» **YOUR TASK**:
Go through the entries below and count the lines where "seamless" occurs. Give nothing but that number.

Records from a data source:
▬▬▬
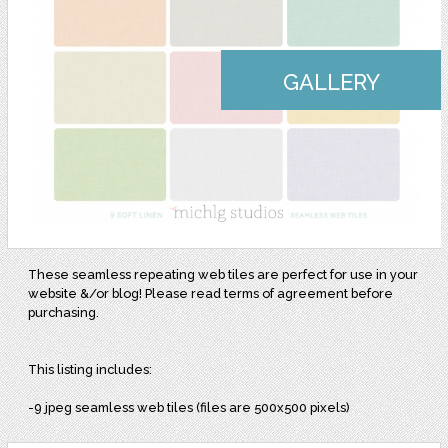
GALLERY
These seamless repeating web tiles are perfect for use in your
website &/or blog! Please read terms of agreement before
purchasing.
This listing includes:
-9 jpeg seamless web tiles (files are 500x500 pixels)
▬▬▬
» **WRITTEN ANSWER**:
2